世の中は例外にあふれています。未経験の新しい事象に対して、経験をもとに推理・洞察する行動を、生物学では「知能」と呼んでいます。経験したことを繰り返して学習するだけでなく、「知能」を育んで思考の引き出しを増やしてほしいと思います。

駒場東邦中学校 校舎内

駒場東邦中学校 校舎内

インタビュー1/3

駒場東邦中学校
駒場東邦中学校1957(昭和32)年4月、東邦大学の理事長であった額田豊博士が、当時の名門・都立日比谷高校校長の菊地龍道先生を招き、公立校ではできなかった夢を実現させるため、現在地に中・高を開校。71年に高校募集を停止し、完全中高一貫教育の体制が確立した。

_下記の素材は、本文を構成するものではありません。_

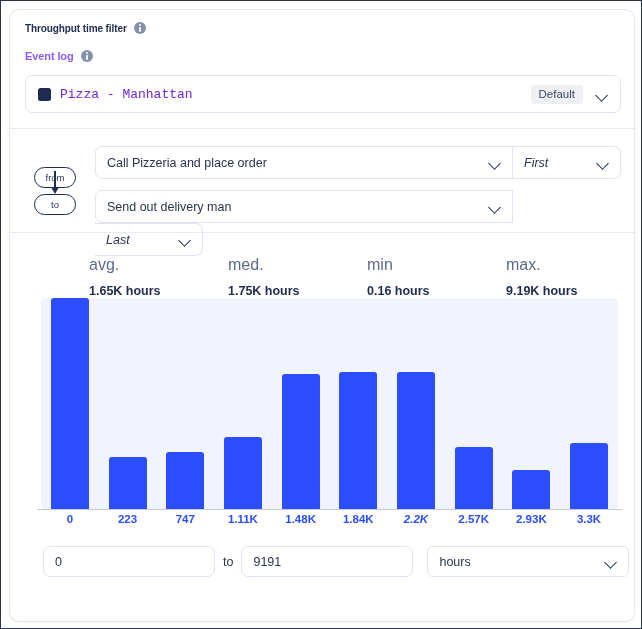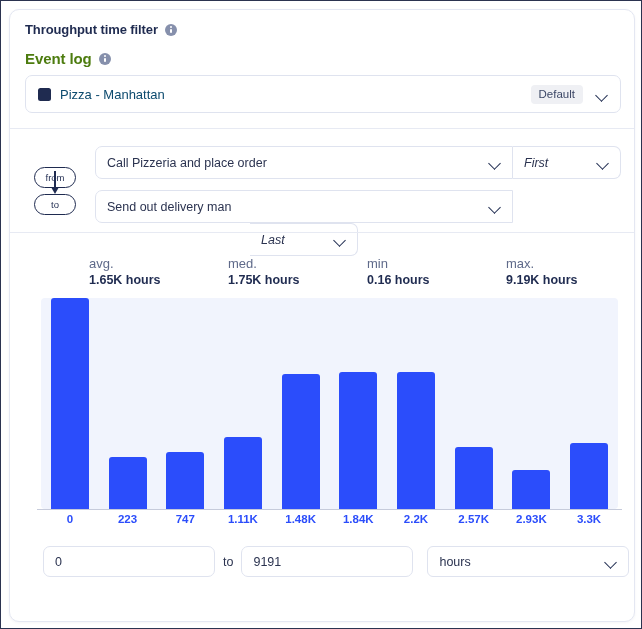--- a/index.html
+++ b/index.html
@@ -37,21 +37,21 @@
   
   .hdr {
     position: absolute;
     left: 15px;
     top: 12px;
     display: flex;
     align-items: center;
     gap: 7px;
   }
   .hdr-title {
-    font-size: 13px;
+    font-size: 10px;
     font-weight: bold;
     color: #1f2b50;
     letter-spacing: -0.1px;
   }
 
   .info-icon {
     width: 12px;
     height: 12px;
     border-radius: 50%;
     background: #8690ac;
@@ -81,23 +81,23 @@
 
   .sublabel-row {
     position: absolute;
     left: 15px;
     top: 40px;
     display: flex;
     align-items: center;
     gap: 7px;
   }
   .sublabel {
-    font-size: 15px;
+    font-size: 11px;
     font-weight: bold;
-    color: #4d7c0f;
+    color: #8b5cf6;
     letter-spacing: -0.1px;
   }
 
   
   .eventlog-select {
     position: absolute;
     left: 15px;
     top: 65px;
     width: 596px;
     height: 38px;
@@ -111,22 +111,23 @@
   .log-swatch {
     width: 13px;
     height: 13px;
     background: #1f2b50;
     border-radius: 2.5px;
     flex: none;
     margin-right: 9px;
   }
   .log-name {
     font-size: 13px;
-    color: #0c4a6e;
+    color: #6d28d9;
     flex: 1;
+    font-family: Liberation Mono, monospace;
   }
   .badge-default {
     font-size: 11.5px;
     color: #3c4766;
     background: #eff0f4;
     border-radius: 4px;
     padding: 3.5px 8px;
     margin-right: 12px;
   }
 
@@ -196,21 +197,21 @@
   .arrow-head {
     position: absolute;
     left: 25.5px;
     top: 44px;
     width: 0; height: 0;
     border-left: 4.6px solid transparent;
     border-right: 4.6px solid transparent;
     border-top: 7px solid #1f2b50;
   }
 
-  .row-sel { position: absolute; left: 70px; display: flex; align-items: center; }
+  .row-sel { position: absolute; left: 70px; display: flex; }
   .row-sel.r1 { top: 3px; }
   .row-sel.r2 { top: 47px; flex-direction: column; }
 
   .sel-main {
     width: 418px;
     height: 33px;
     background: #ffffff;
     border: 1px solid #dfe3ef;
     border-radius: 7px 0 0 7px;
     display: flex;
@@ -240,23 +241,23 @@
 
   
   .stats {
     position: absolute;
     left: 79px;
     top: 246px;
     display: flex;
   }
   .stat { width: 139px; }
   .stat-label {
-    font-size: 13px;
+    font-size: 16px;
     color: #5f6a8a;
-    margin-bottom: 2px;
+    margin-bottom: 10px;
   }
   .stat-value {
     font-size: 12.5px;
     font-weight: bold;
     color: #1f2b50;
   }
 
   
   .chart-area {
     position: absolute;
@@ -463,21 +464,21 @@
         </div>
     </div>
     <div class="axis-line"></div>
     <div class="ticks" id="ticks">
         <div class="tick" style="color: rgb(43, 77, 251);">0</div>
         <div class="tick" style="color: rgb(43, 77, 251);">223</div>
         <div class="tick" style="color: rgb(43, 77, 251);">747</div>
         <div class="tick" style="color: rgb(43, 77, 251);">1.11K</div>
         <div class="tick" style="color: rgb(43, 77, 251);">1.48K</div>
         <div class="tick" style="color: rgb(43, 77, 251);">1.84K</div>
-        <div class="tick" style="color: rgb(43, 77, 251);">2.2K</div>
+        <div class="tick" style="color: rgb(43, 77, 251); font-style: italic;">2.2K</div>
         <div class="tick" style="color: rgb(43, 77, 251);">2.57K</div>
         <div class="tick" style="color: rgb(43, 77, 251);">2.93K</div>
         <div class="tick" style="color: rgb(43, 77, 251);">3.3K</div>
       </div>
 
     <div class="bottom-row">
       <input class="num-input" type="text" value="0" style="">
       <span class="to-word">to</span>
       <input class="num-input" type="text" value="9191" style="">
       <div class="unit-select">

2017(平成29)年に創立60周年を迎えた。
神奈川、東京のどちらからも通学至便で、東大教養学部にも程近い都内有数の文教地区に位置。300名収容の講堂、6万9千冊の蔵書を誇る図書室、9室の理科実験室、室内温水プール、トレーニング室、柔道場、剣道場、CALL教室など申し分ない環境が整っている。職員室前のロビーには生徒が気軽に質問や相談をできるよう、机やイスを設置している。
先生、生徒、父母の三者相互の理解と信頼に基づく教育を軸に、知・徳・体の調和のとれた、科学的精神と自主独立の精神をもった時代のリーダーを育てることを目指す。年間を通じて行事も多く、とくにスポーツ行事などでは、先輩が後輩の面倒をよく見る「駒東気質」を培う。中1では柔道・剣道の両方を、中2・中3はどちらかを履修することになっている。
2004年から中学校では1クラス40名、6クラス編成に。「自ら考え、自ら行動する」習慣を身につけながら、各教科でバランスのとれた能力を身につけることが目標。英・数・理では特に少人数教育による理解の徹底と実習の充実をはかっている。中1・中2の英語と理科実験は分割授業。数学は中2(TT)・中3(習熟度別分割)・高1と高2(均等分割)の少人数制授業を行う。英語は、深い読解力をつけるために中3~高3までサイドリーダーの時間を導入。さらに高3ではネイティブ指導のもと自分の考えを英語で表現するコンプリヘンシブ・クラスなど独特の指導も展開している。文系・理系に分かれるのは高3になってから。中学生は指名制、高校生は希望制の夏期講習を実施する。
濃紺の前ホック型詰襟は、いまや駒東のトレードマーク。伝統的に先輩・後輩の仲がよく、5月中旬の体育祭では全校生徒が4色の組に分かれ、各色、高3生の指導の下、一丸となって競い合う。9月の文化祭は、多くの参加団体と高校生約200名で構成される文化祭実行委員会によって、一年かけて準備される。中学では林間学校、鎌倉見学、奈良、京都研究旅と探究活動が充実しており、高校の修学旅行は生徒によって毎年行き先が決められる。クラブは文化部16、体育部16、同好会15があり、兼部している生徒も多い。中学サッカー部・軟式野球部・アーチェリー部・囲碁部・陸上部・化学部・模擬国連同好会などは関東大会や全国大会に出場。アメリカ・台湾への短期交換留学制度もある。